The smartphone segment above 16,600 baht was the fastest-growing, jumping 51.4% year-on-year in the second quarter this year. This segment represented 14.1% of the smartphone market for the period, up from 12.9% year-on-year.
"The high-end category was the highest-growth segment, as users look for devices that offer better experiences," Lucio Chen, market research analyst at Canalys.
Apple, Samsung and Huawei were the leaders in this price segment. Growth in this category was affected by heavy subsidies for post-paid connections.
The market for low-end devices (below 6,600 baht) grew 36.7% year-on-year in the second quarter, but lost market share, falling from 61.4% in 2016 to 60.4% this year.The market for mid-range phones (6,600-16,600 baht) grew by 38.3%, with its share remaining flat at 25%.
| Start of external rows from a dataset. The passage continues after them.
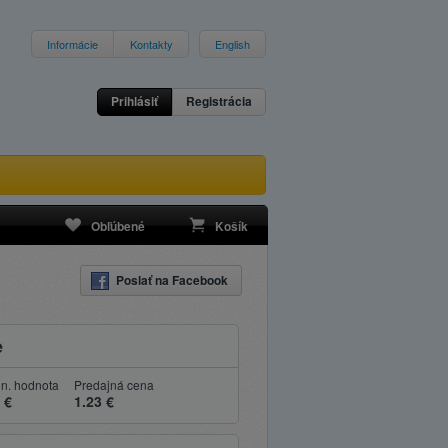
Informácie
Kontakty
English
Prihlásiť
Registrácia
Obľúbené
Košík
Poslať na Facebook
e
n. hodnota
Predajná cena
 €
1.23 €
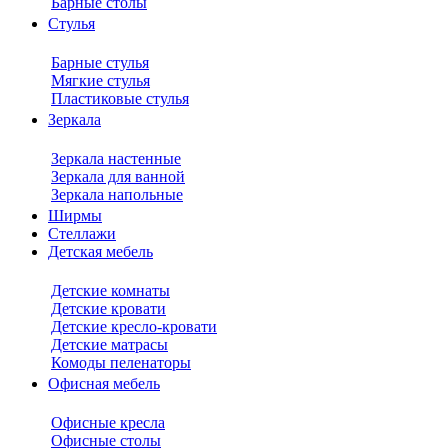
Барные столы
Стулья
Барные стулья
Мягкие стулья
Пластиковые стулья
Зеркала
Зеркала настенные
Зеркала для ванной
Зеркала напольные
Ширмы
Стеллажи
Детская мебель
Детские комнаты
Детские кровати
Детские кресло-кровати
Детские матрасы
Комоды пеленаторы
Офисная мебель
Офисные кресла
Офисные столы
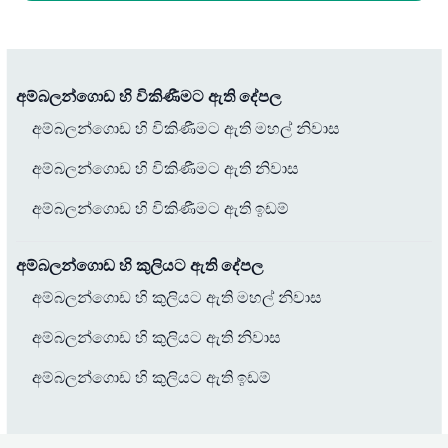
අම්බලන්ගොඩ හි විකිණීමට ඇති දේපල
අම්බලන්ගොඩ හි විකිණීමට ඇති මහල් නිවාස
අම්බලන්ගොඩ හි විකිණීමට ඇති නිවාස
අම්බලන්ගොඩ හි විකිණීමට ඇති ඉඩම්
අම්බලන්ගොඩ හි කුලියට ඇති දේපල
අම්බලන්ගොඩ හි කුලියට ඇති මහල් නිවාස
අම්බලන්ගොඩ හි කුලියට ඇති නිවාස
අම්බලන්ගොඩ හි කුලියට ඇති ඉඩම්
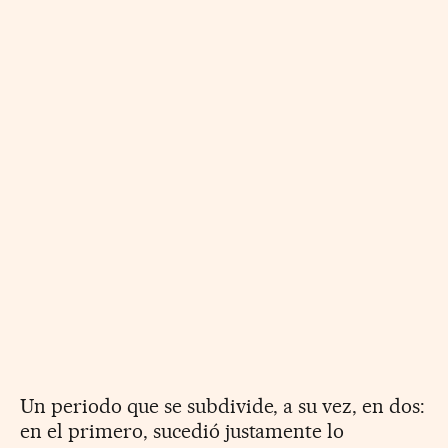
Un periodo que se subdivide, a su vez, en dos:
en el primero, sucedió justamente lo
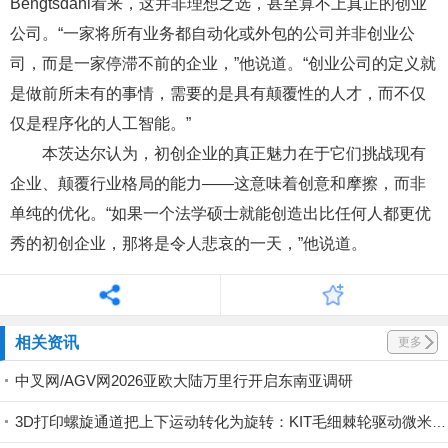
Bengtsdahl看来，这并非理想之选，甚至算不上真正的创业
公司。“一家将所有业务都自动化或外包的公司并非创业公
司，而是一家停滞不前的企业，”他说道。“创业公司的定义就
是做前所未有的事情，需要的是具有颠覆性的人才，而不仅
仅是程序化的人工智能。”
本茨达尔认为，初创企业的真正魅力在于它们挑战现有
企业、颠覆行业格局的能力——这意味着创意和摩擦，而非
单纯的优化。“如果一个法学硕士就能创造出比任何人都更优
秀的初创企业，那将是令人悲哀的一天，”他说道。
相关资讯
更多
中叉网/AGV网2026亚欧大陆万里行开启东南亚调研
3D打印螺旋通道把上下运动转化为旋转：KIT毛细棘轮驱动微米纤维加工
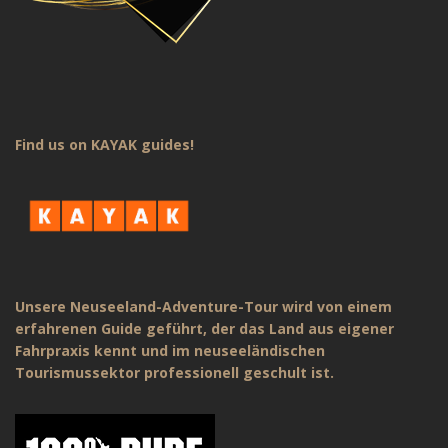
Find us on KAYAK guides!
Unsere Neuseeland-Adventure-Tour wird von einem
erfahrenen Guide geführt, der das Land aus eigener
Fahrpraxis kennt und im neuseeländischen
Tourismussektor professionell geschult ist.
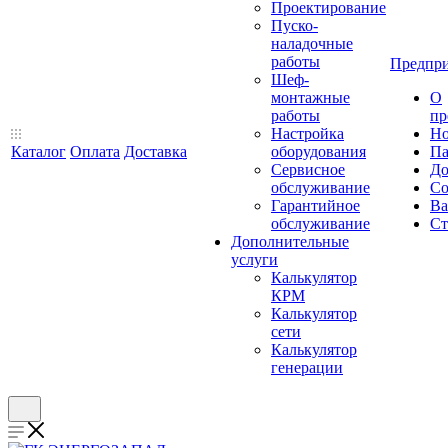
Проектирование
Пуско-
наладочные
работы
Предпри
Шеф-
монтажные
О
работы
пр
Настройка
Но
Каталог
Оплата
Доставка
оборудования
Па
Сервисное
До
обслуживание
Со
Гарантийное
Ва
обслуживание
Ст
Дополнительные
услуги
Калькулятор
КРМ
Калькулятор
сети
Калькулятор
генерации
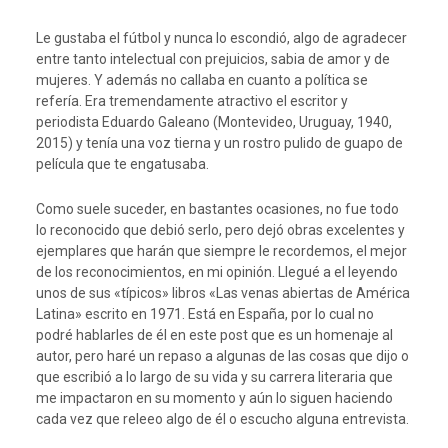
Le gustaba el fútbol y nunca lo escondió, algo de agradecer
entre tanto intelectual con prejuicios, sabia de amor y de
mujeres. Y además no callaba en cuanto a política se
refería. Era tremendamente atractivo el escritor y
periodista Eduardo Galeano (Montevideo, Uruguay, 1940,
2015) y tenía una voz tierna y un rostro pulido de guapo de
película que te engatusaba.
Como suele suceder, en bastantes ocasiones, no fue todo
lo reconocido que debió serlo, pero dejó obras excelentes y
ejemplares que harán que siempre le recordemos, el mejor
de los reconocimientos, en mi opinión. Llegué a el leyendo
unos de sus «típicos» libros «Las venas abiertas de América
Latina» escrito en 1971. Está en España, por lo cual no
podré hablarles de él en este post que es un homenaje al
autor, pero haré un repaso a algunas de las cosas que dijo o
que escribió a lo largo de su vida y su carrera literaria que
me impactaron en su momento y aún lo siguen haciendo
cada vez que releeo algo de él o escucho alguna entrevista.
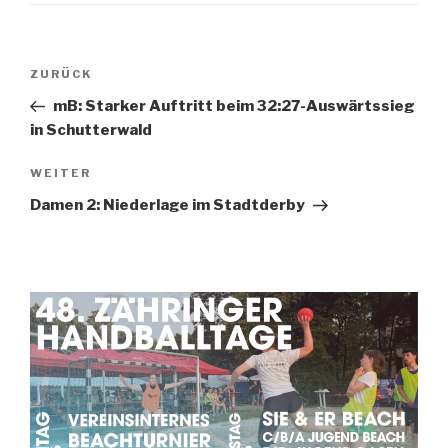
ZURÜCK
mB: Starker Auftritt beim 32:27-Auswärtssieg
in Schutterwald
WEITER
Damen 2: Niederlage im Stadtderby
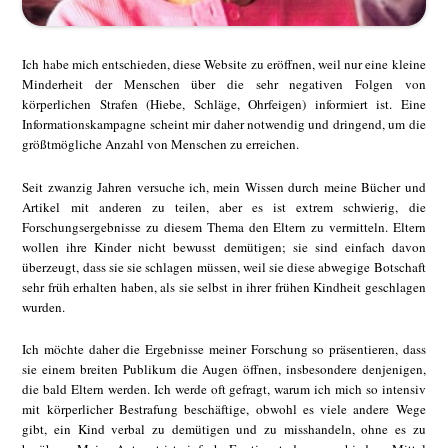
Ich habe mich entschieden, diese Website zu eröffnen, weil nur eine kleine
Minderheit der Menschen über die sehr negativen Folgen von
körperlichen Strafen (Hiebe, Schläge, Ohrfeigen) informiert ist. Eine
Informationskampagne scheint mir daher notwendig und dringend, um die
größtmögliche Anzahl von Menschen zu erreichen.
Seit zwanzig Jahren versuche ich, mein Wissen durch meine Bücher und
Artikel mit anderen zu teilen, aber es ist extrem schwierig, die
Forschungsergebnisse zu diesem Thema den Eltern zu vermitteln. Eltern
wollen ihre Kinder nicht bewusst demütigen; sie sind einfach davon
überzeugt, dass sie sie schlagen müssen, weil sie diese abwegige Botschaft
sehr früh erhalten haben, als sie selbst in ihrer frühen Kindheit geschlagen
wurden.
Ich möchte daher die Ergebnisse meiner Forschung so präsentieren, dass
sie einem breiten Publikum die Augen öffnen, insbesondere denjenigen,
die bald Eltern werden. Ich werde oft gefragt, warum ich mich so intensiv
mit körperlicher Bestrafung beschäftige, obwohl es viele andere Wege
gibt, ein Kind verbal zu demütigen und zu misshandeln, ohne es zu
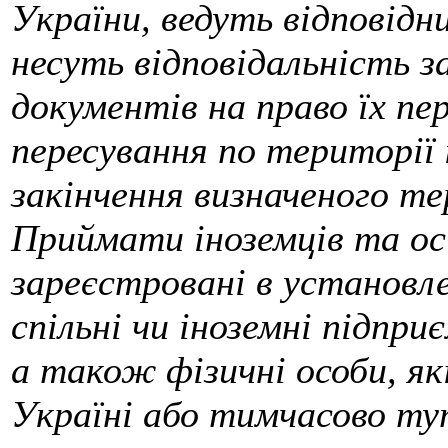
України, ведуть відповідн
несуть відповідальність з
документів на право їх пер
пересування по території к
закінчення визначеного те
Приймати іноземців та о
зареєстровані в установле
спільні чи іноземні підпри
а також фізичні особи, я
Україні або тимчасово тут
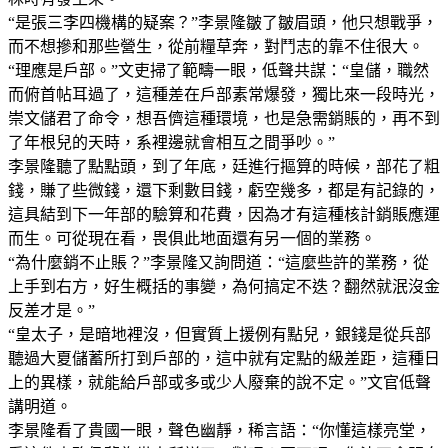
“是張三李四機構的疑案？”李景隆皺了皺眉頭，他只想戰爭，
而不想摻和那些營生，從前糧草奔，對鬥志的靠不住很大。
“理應是戶部。”文吏掃了範疇一眼，低聲共謀：“皇儲，職然
而俯首帖耳過了，這種差在戶部素常爆發，獨比來一段時光，
崇文儲君了命令，想吾儕這種環境，也是急需銷賬的，再不到
了年根兒的天時，系裡邊就會相互之間爭吵。”
李景隆聽了點點頭，到了年底，廷進行摳算的時候，部花了粗
錢，賺了些微錢，還下剩數目錢，虧空幾多，都是有記錄的，
這具結到下一年部的驗算和花費，因為才有這種核計銷賬應運
而生。可從現在看，畏俱此地面還有另一個的業務。
“為什麼銷不止賬？”李景隆又詢問道：“這麼些許的業務，從
上手到右方，好生概括的事變，為何搞定不迭？翻然就泯沒金
反差才是。”
“皇太子，是暗地裡沒，但實質上援例有點兒，銀錢是從兵部
聽過大夏儲蓄所打到戶部的，這中就有定點的級差距，這種日
上的異樣，就能給戶部或多或少人廢棄的說不定。”文官低聲
講明道。
李景隆看了貴國一眼，聲色幽靜，稀言語：“你懂這樣亮堂，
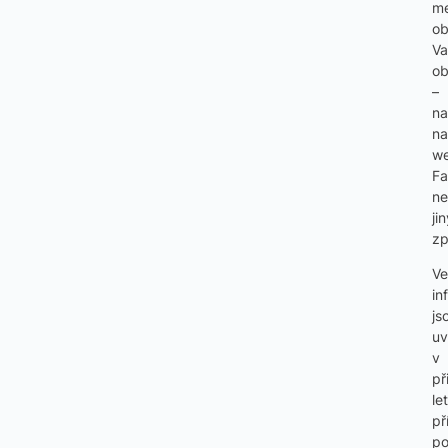
me
o
Va
o
–
na
na
we
F
n
ji
z
Ve
in
js
u
v
př
le
př
p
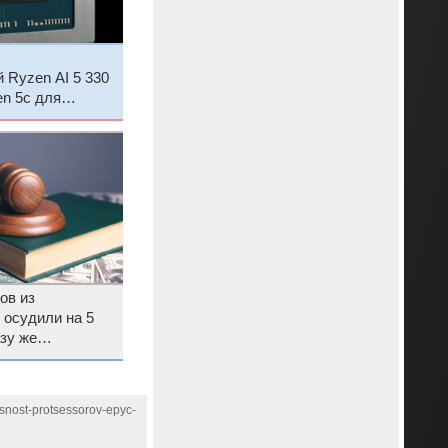
 Ryzen AI 5 330
en 5c для
уков с ИИ
ов из
 осудили на 5
зу же
snost-protsessorov-epyc-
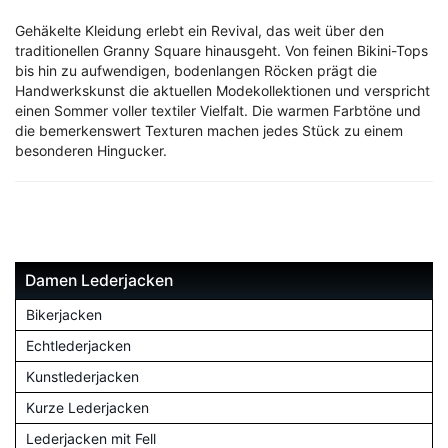
Gehäkelte Kleidung erlebt ein Revival, das weit über den
traditionellen Granny Square hinausgeht. Von feinen Bikini-Tops
bis hin zu aufwendigen, bodenlangen Röcken prägt die
Handwerkskunst die aktuellen Modekollektionen und verspricht
einen Sommer voller textiler Vielfalt. Die warmen Farbtöne und
die bemerkenswert Texturen machen jedes Stück zu einem
besonderen Hingucker.
Damen Lederjacken
Bikerjacken
Echtlederjacken
Kunstlederjacken
Kurze Lederjacken
Lederjacken mit Fell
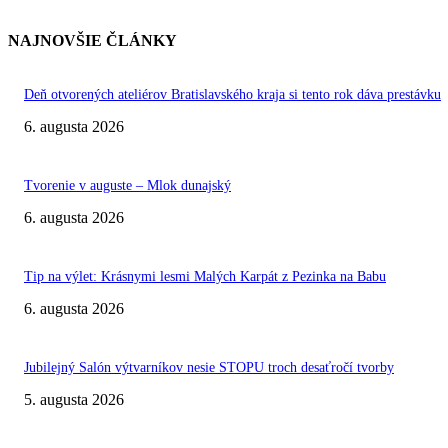
NAJNOVŠIE ČLÁNKY
Deň otvorených ateliérov Bratislavského kraja si tento rok dáva prestávku
6. augusta 2026
Tvorenie v auguste – Mlok dunajský
6. augusta 2026
Tip na výlet: Krásnymi lesmi Malých Karpát z Pezinka na Babu
6. augusta 2026
Jubilejný Salón výtvarníkov nesie STOPU troch desaťročí tvorby
5. augusta 2026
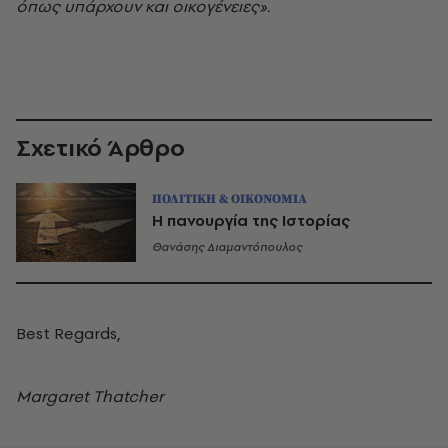
όπως υπάρχουν και οικογένειες».
Σχετικό Άρθρο
ΠΟΛΙΤΙΚΗ & ΟΙΚΟΝΟΜΙΑ
Η πανουργία της Ιστορίας
Θανάσης Διαμαντόπουλος
Βest Regards,
Margaret Thatcher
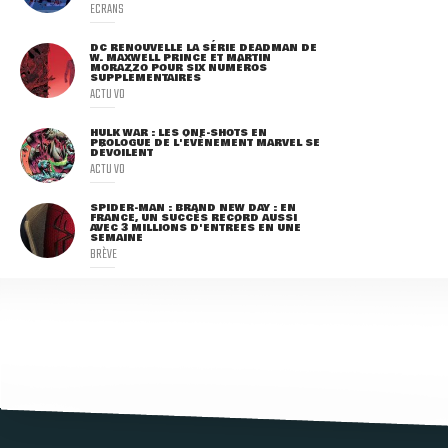
ECRANS
DC RENOUVELLE LA SÉRIE DEADMAN DE
W. MAXWELL PRINCE ET MARTIN
MORAZZO POUR SIX NUMÉROS
SUPPLÉMENTAIRES
ACTU VO
HULK WAR : LES ONE-SHOTS EN
PROLOGUE DE L'ÉVÈNEMENT MARVEL SE
DÉVOILENT
ACTU VO
SPIDER-MAN : BRAND NEW DAY : EN
FRANCE, UN SUCCÈS RECORD AUSSI
AVEC 3 MILLIONS D'ENTRÉES EN UNE
SEMAINE
BRÈVE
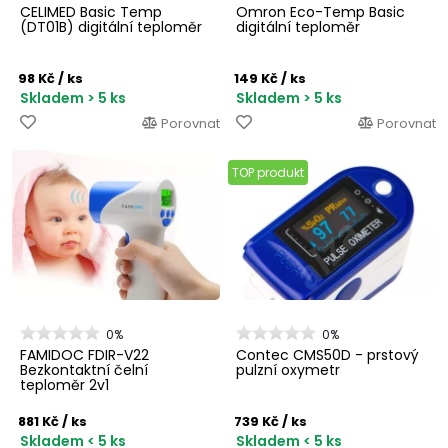
CELIMED Basic Temp
Omron Eco-Temp Basic
(DT01B) digitální teploměr
digitální teploměr
98 Kč
/ ks
149 Kč
/ ks
Skladem > 5 ks
Skladem > 5 ks
Porovnat
Porovnat
TOP produkt
0%
0%
FAMIDOC FDIR-V22
Contec CMS50D - prstový
Bezkontaktní čelní
pulzní oxymetr
teploměr 2v1
881 Kč
/ ks
739 Kč
/ ks
Skladem < 5 ks
Skladem < 5 ks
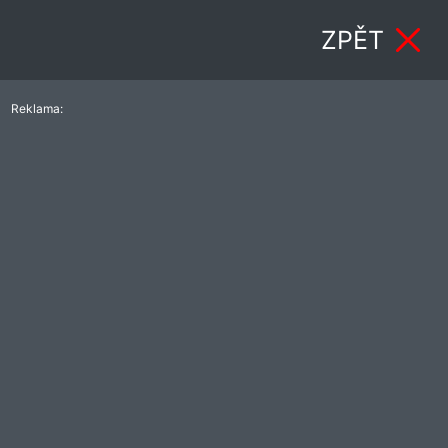
ZPĚT
Reklama:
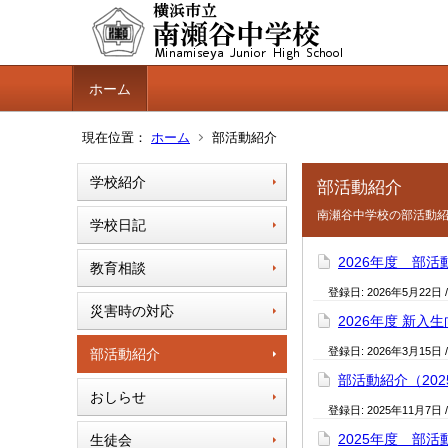
ホーム
現在位置：
ホーム
部活動紹介
学校紹介
部活動紹介
南瀬谷中学校の部活動
学校日記
2026年度 部活
教育相談
登録日:
2026年5月22日
災害時の対応
2026年度 新入
登録日:
2026年3月15日
部活動紹介
部活動紹介（20
おしらせ
登録日:
2025年11月7日
2025年度 部活
生徒会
Mr Chen said free handset campaigns by local operators drove up volume in the low-end segment in 2016. The campaigns were aimed at accelerating 4G adoption and increasing the smartphone base, but have declined this year.
Samsung is struggling to sustain its leading position. Oppo overtook Samsung in the mid-range segment for the second quarter, he said. Oppo's strategy of targeting young consumers and investing heavily on ads featuring selfie cameras is paying off.
Canalys forecasts smartphone shipments into Thailand will grow from 14.8 million in 2016 to 20.6 million in 2017 and 23.3 million in 2018. The market researcher estimates smartphone base penetration will rise from 67% in 2016 to 73% in 2017 and 79.6% in 2018.
Despite the high penetration rate there is much room for growth in the Thai smartphone market, as basic phone users move to more expensive models, said Mr Chen. The demand for larger screens and higher capacity has been driven by the growing popularity of online entertainment, shopping and social media.
Mr Chen said 2018 will be a "very different year".